__EXERCISE AIM__.
Reproduce only the lines of the material below that start at the line containing "(456, 39) none" and stop at the line containing "(536, 192) none". Keep both end lines.

__DATA RECORDS__.
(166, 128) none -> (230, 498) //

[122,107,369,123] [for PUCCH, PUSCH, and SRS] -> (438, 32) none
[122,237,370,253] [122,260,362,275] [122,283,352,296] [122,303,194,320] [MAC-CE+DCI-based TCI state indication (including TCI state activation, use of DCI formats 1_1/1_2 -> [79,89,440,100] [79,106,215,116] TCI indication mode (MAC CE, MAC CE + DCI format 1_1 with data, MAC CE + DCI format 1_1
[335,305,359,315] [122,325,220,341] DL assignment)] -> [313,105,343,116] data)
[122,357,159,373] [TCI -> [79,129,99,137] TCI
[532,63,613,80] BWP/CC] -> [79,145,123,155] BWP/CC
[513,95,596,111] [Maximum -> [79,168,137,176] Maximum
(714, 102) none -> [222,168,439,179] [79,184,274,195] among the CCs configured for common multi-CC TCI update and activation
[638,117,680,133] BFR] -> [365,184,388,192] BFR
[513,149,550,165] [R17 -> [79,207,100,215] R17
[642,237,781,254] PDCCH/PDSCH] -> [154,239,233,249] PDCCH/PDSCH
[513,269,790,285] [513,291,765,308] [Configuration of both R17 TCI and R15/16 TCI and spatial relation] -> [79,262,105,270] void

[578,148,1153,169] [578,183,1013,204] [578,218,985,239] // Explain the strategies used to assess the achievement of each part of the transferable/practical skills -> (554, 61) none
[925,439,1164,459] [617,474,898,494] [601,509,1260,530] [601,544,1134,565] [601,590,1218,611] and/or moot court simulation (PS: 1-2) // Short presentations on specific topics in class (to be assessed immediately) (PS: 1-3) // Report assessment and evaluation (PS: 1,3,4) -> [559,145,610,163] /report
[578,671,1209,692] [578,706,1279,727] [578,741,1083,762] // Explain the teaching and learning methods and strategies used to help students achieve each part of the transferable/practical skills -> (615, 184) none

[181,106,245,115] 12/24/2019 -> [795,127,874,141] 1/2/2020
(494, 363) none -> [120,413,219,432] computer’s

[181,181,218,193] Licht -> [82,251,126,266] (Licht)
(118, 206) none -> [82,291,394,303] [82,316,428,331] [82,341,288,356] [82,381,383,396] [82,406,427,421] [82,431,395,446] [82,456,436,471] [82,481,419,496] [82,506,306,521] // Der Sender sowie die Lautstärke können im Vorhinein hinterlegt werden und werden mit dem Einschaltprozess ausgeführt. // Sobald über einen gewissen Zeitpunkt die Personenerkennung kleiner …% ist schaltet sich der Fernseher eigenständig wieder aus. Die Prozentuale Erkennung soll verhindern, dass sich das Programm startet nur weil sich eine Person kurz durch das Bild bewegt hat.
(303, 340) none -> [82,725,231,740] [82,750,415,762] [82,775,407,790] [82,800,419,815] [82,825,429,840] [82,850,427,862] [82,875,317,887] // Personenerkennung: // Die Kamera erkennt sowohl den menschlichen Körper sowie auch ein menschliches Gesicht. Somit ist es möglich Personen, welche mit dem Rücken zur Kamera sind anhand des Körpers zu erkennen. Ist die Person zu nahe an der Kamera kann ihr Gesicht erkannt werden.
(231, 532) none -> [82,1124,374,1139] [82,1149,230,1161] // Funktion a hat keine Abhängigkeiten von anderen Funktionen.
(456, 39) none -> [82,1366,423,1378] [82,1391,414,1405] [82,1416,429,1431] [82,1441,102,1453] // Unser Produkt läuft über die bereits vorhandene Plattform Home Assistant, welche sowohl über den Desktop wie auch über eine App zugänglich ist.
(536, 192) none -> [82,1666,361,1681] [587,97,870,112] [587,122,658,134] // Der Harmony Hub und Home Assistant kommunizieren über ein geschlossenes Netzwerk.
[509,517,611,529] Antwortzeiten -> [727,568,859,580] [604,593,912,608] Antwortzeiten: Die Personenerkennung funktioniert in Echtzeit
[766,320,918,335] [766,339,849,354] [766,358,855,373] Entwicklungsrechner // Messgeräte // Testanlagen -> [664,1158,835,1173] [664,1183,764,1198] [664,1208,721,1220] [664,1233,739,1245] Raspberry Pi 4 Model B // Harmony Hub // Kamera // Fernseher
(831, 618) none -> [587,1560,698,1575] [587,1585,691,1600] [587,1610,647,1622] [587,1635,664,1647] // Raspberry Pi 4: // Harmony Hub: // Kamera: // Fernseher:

__ANSWER FOR THE TASK__.
(456, 39) none -> [82,1366,423,1378] [82,1391,414,1405] [82,1416,429,1431] [82,1441,102,1453] // Unser Produkt läuft über die bereits vorhandene Plattform Home Assistant, welche sowohl über den Desktop wie auch über eine App zugänglich ist.
(536, 192) none -> [82,1666,361,1681] [587,97,870,112] [587,122,658,134] // Der Harmony Hub und Home Assistant kommunizieren über ein geschlossenes Netzwerk.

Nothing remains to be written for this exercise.